[Entries provided — start]
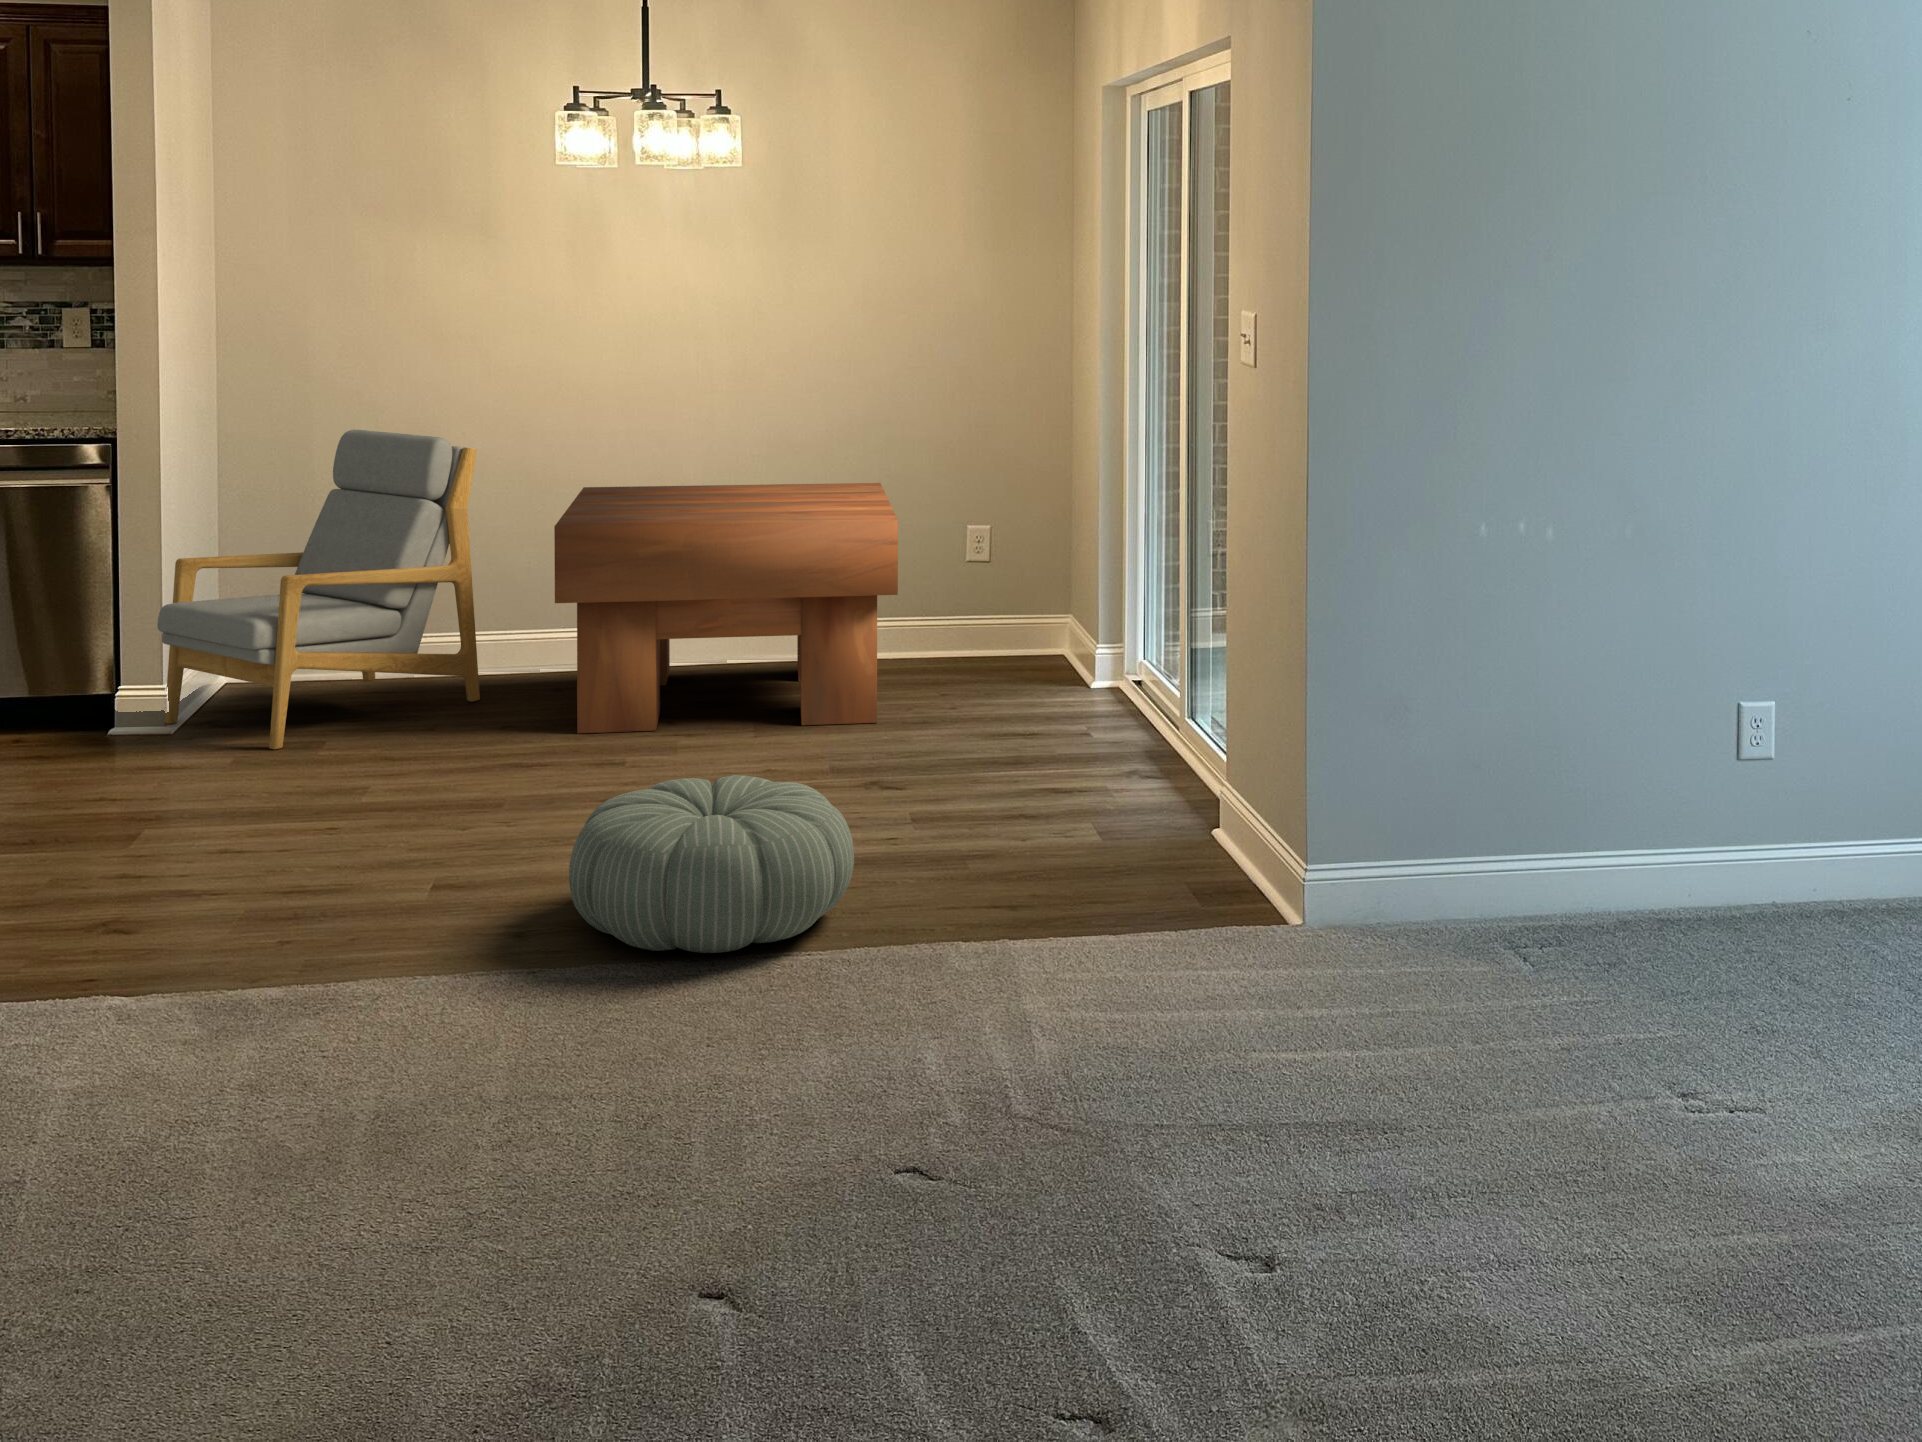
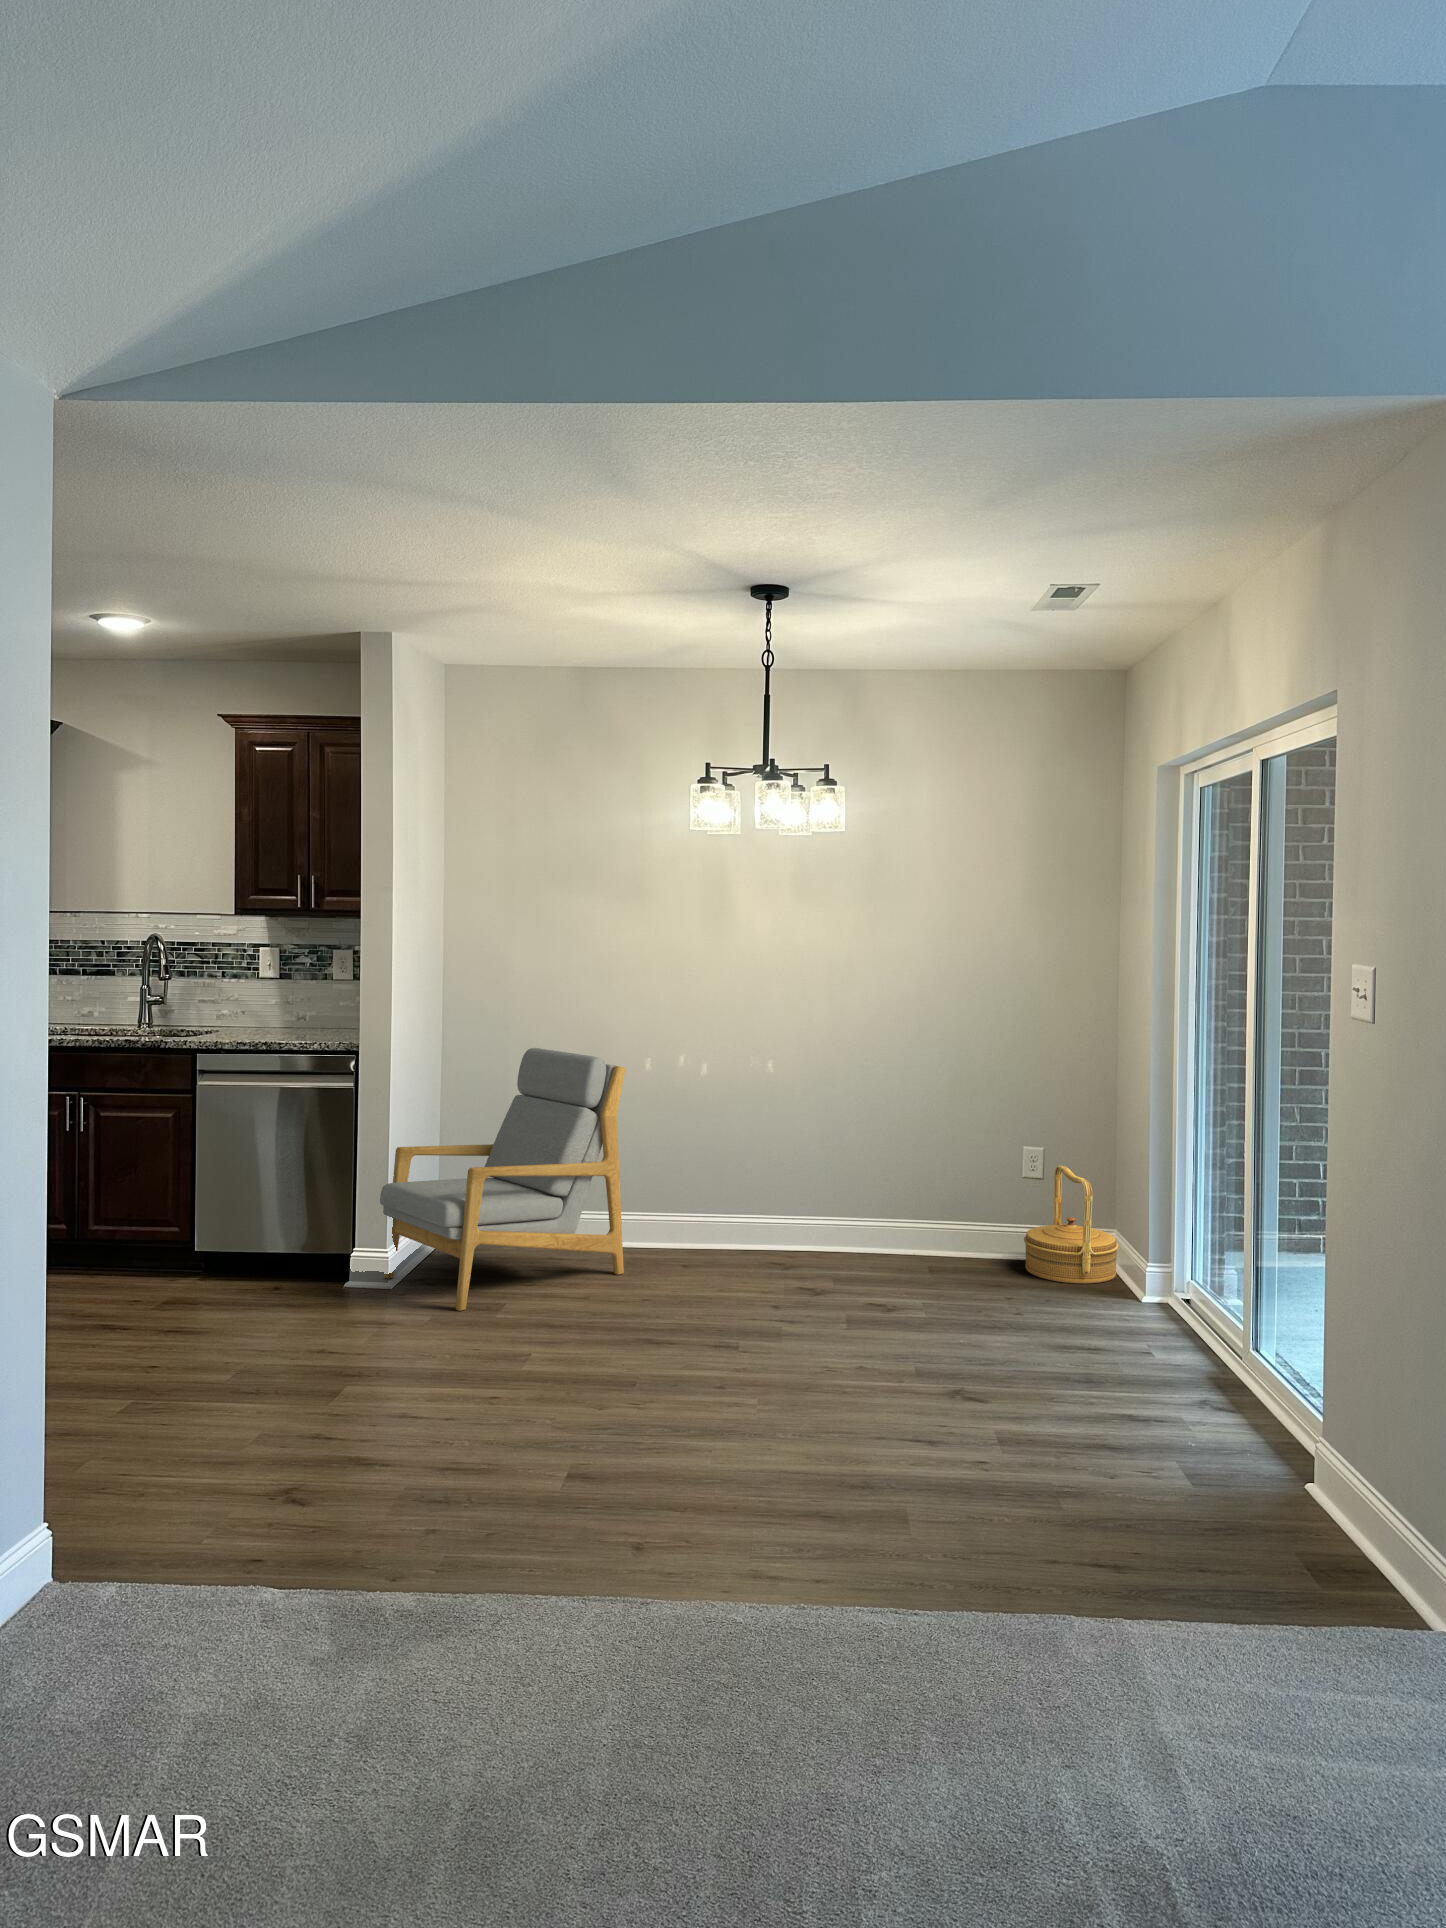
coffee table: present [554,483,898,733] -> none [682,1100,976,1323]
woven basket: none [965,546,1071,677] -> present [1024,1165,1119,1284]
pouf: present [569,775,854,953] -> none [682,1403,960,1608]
[Entries provided — finish]
[Entries provided — start]
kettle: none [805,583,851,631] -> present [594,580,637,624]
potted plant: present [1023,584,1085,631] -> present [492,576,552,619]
[Entries provided — finish]
Problem: Reproduce verbatim the lines above, from the line with "woven basket: none" through the line with "pouf: present [569,775,854,953]".

Written response:
woven basket: none [965,546,1071,677] -> present [1024,1165,1119,1284]
pouf: present [569,775,854,953] -> none [682,1403,960,1608]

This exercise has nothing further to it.